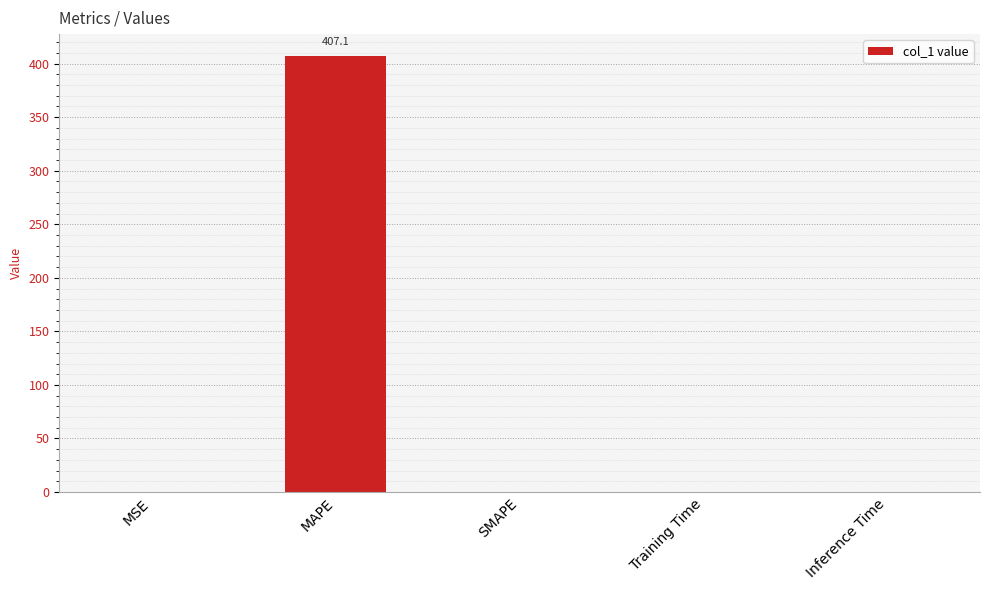

How many distinct data groups are displayed?

1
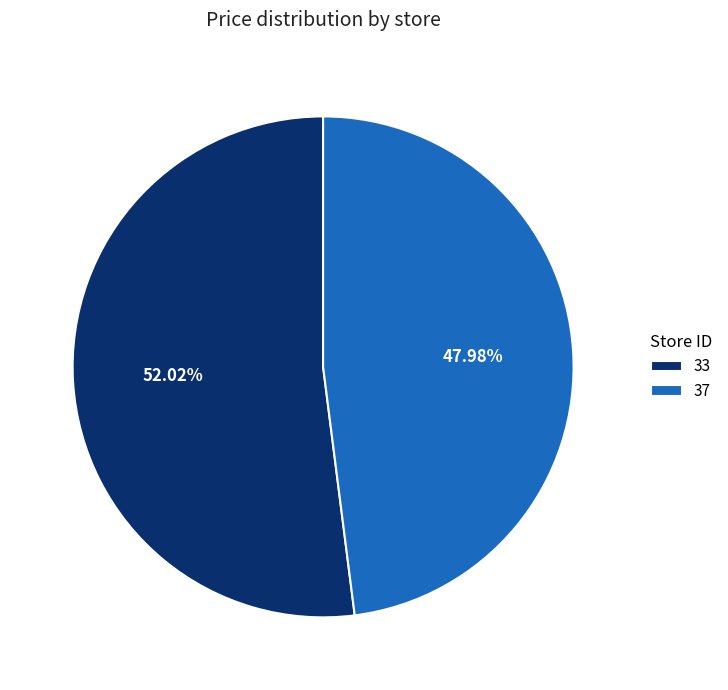

To the nearest percent, what is the combined percentage of 37 and 33?

100%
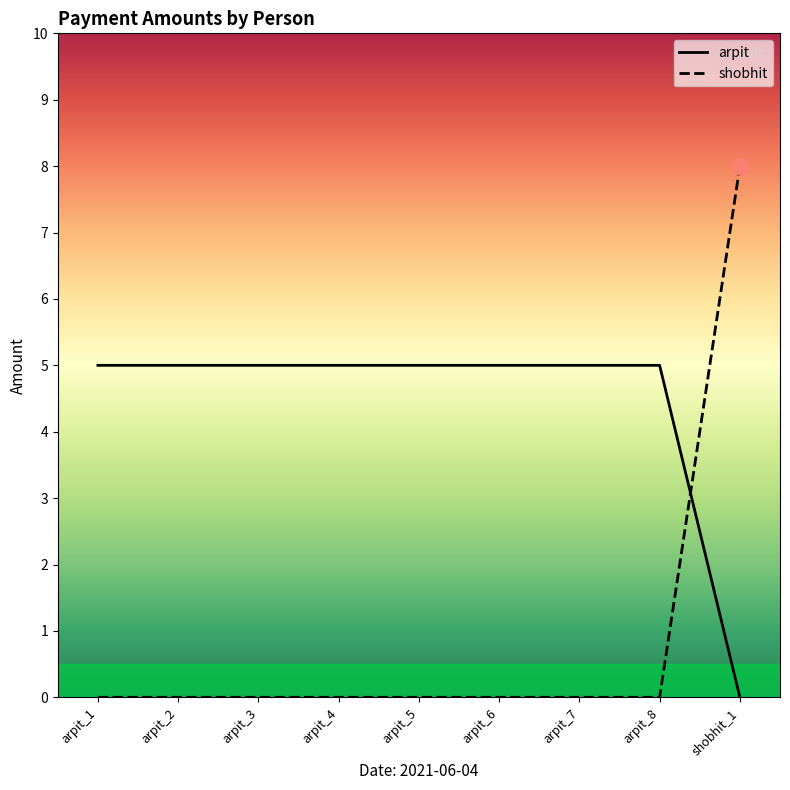

How many lines are shown in the chart?

2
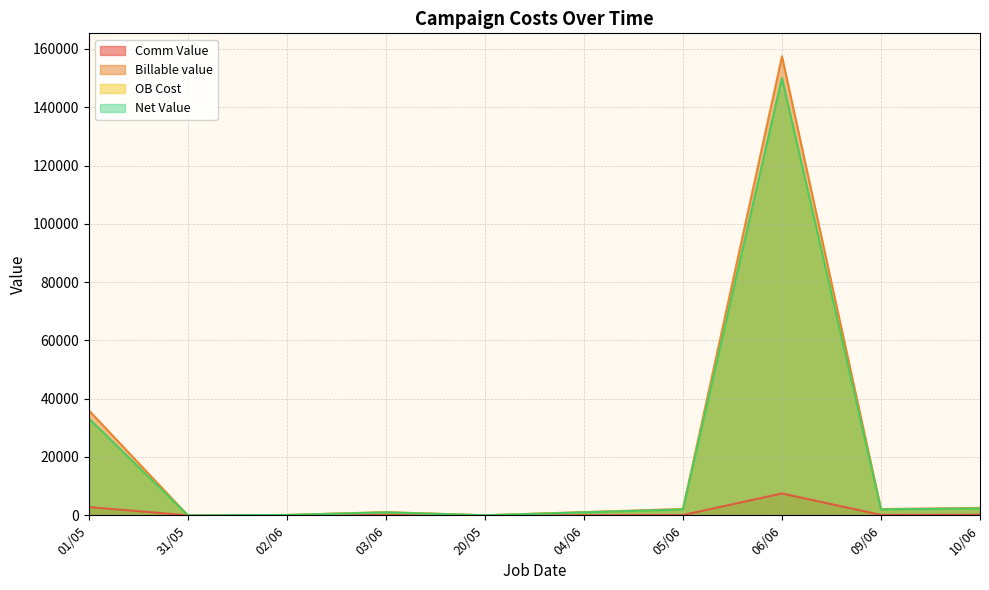

Does the chart have visible grid lines?

Yes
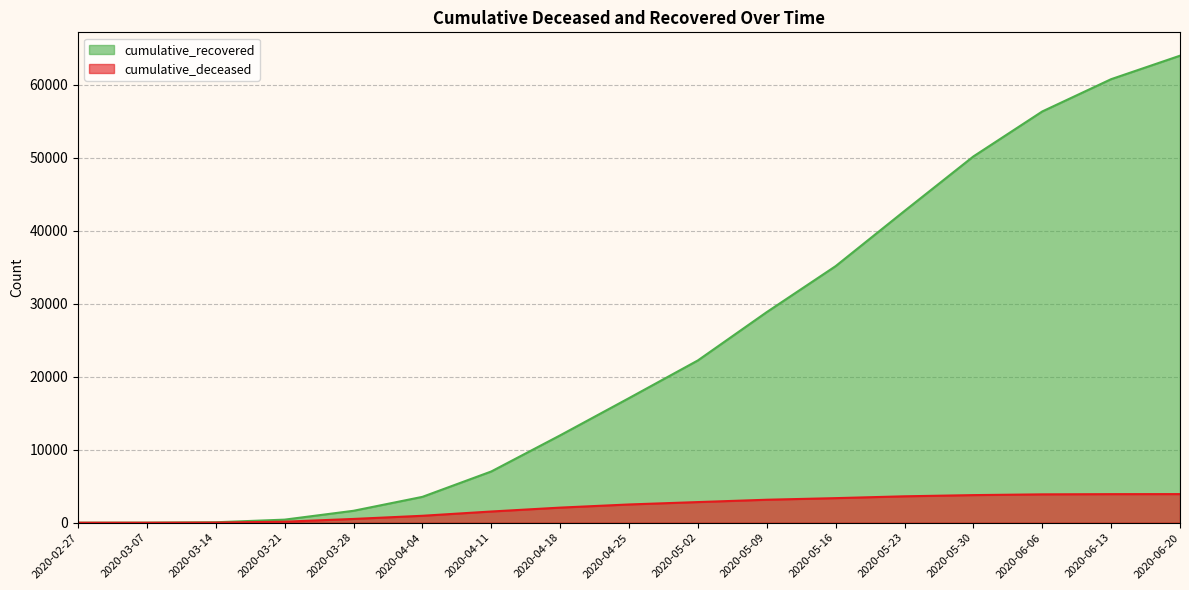

Between 2020-05-16 and 2020-06-20, which is larger?

2020-06-20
◆ ◆ ◆ ◆ ◆
#### [INSTRUCTIONS FOR THE TASK]
Count the rows of the records above that contain the string "lines". Reply with the number only.

#### [TASK RESPONSE]
2